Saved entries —
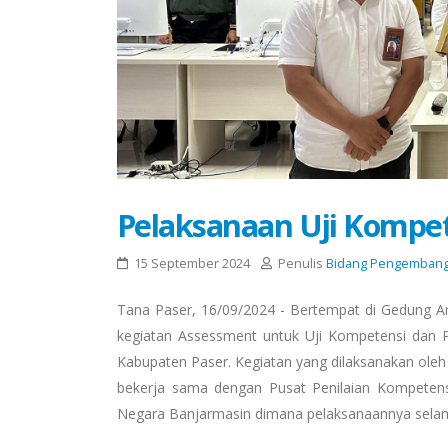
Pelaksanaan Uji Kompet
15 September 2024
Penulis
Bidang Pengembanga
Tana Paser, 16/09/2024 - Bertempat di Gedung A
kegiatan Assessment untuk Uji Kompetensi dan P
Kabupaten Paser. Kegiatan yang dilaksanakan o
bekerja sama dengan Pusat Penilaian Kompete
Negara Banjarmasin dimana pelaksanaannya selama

--

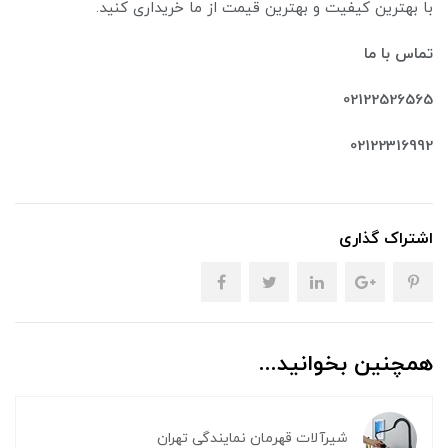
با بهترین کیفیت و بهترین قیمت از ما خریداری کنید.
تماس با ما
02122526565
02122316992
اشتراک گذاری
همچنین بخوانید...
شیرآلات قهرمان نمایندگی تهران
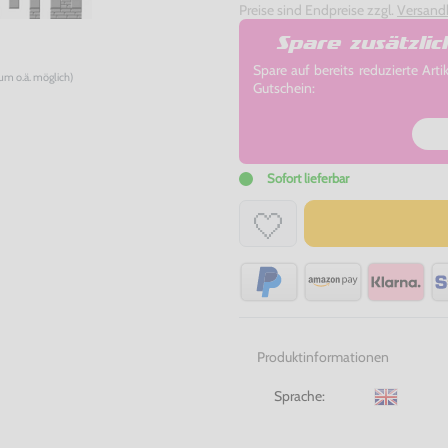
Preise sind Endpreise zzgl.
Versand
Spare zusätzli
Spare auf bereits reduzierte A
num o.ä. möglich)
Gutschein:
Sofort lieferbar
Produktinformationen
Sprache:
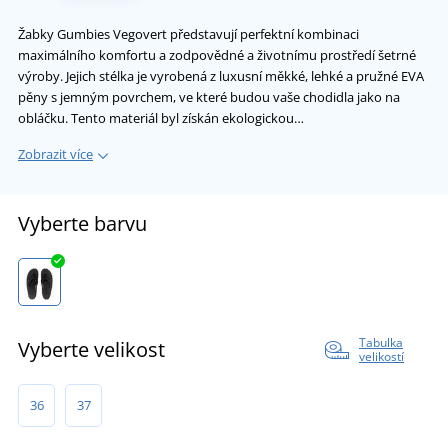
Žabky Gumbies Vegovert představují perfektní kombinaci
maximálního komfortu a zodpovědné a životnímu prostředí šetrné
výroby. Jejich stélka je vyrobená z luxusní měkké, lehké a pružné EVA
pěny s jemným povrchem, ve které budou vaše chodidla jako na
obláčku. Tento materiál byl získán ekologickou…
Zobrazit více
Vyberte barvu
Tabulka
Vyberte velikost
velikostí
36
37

Work to be completed —
Reproduce the lines above, beginning at the line with "15 September 2024" and stopping after the line with "Negara Banjarmasin dimana", exactly as they are.

Result of the task —
15 September 2024
Penulis
Bidang Pengembanga
Tana Paser, 16/09/2024 - Bertempat di Gedung A
kegiatan Assessment untuk Uji Kompetensi dan P
Kabupaten Paser. Kegiatan yang dilaksanakan o
bekerja sama dengan Pusat Penilaian Kompete
Negara Banjarmasin dimana pelaksanaannya selama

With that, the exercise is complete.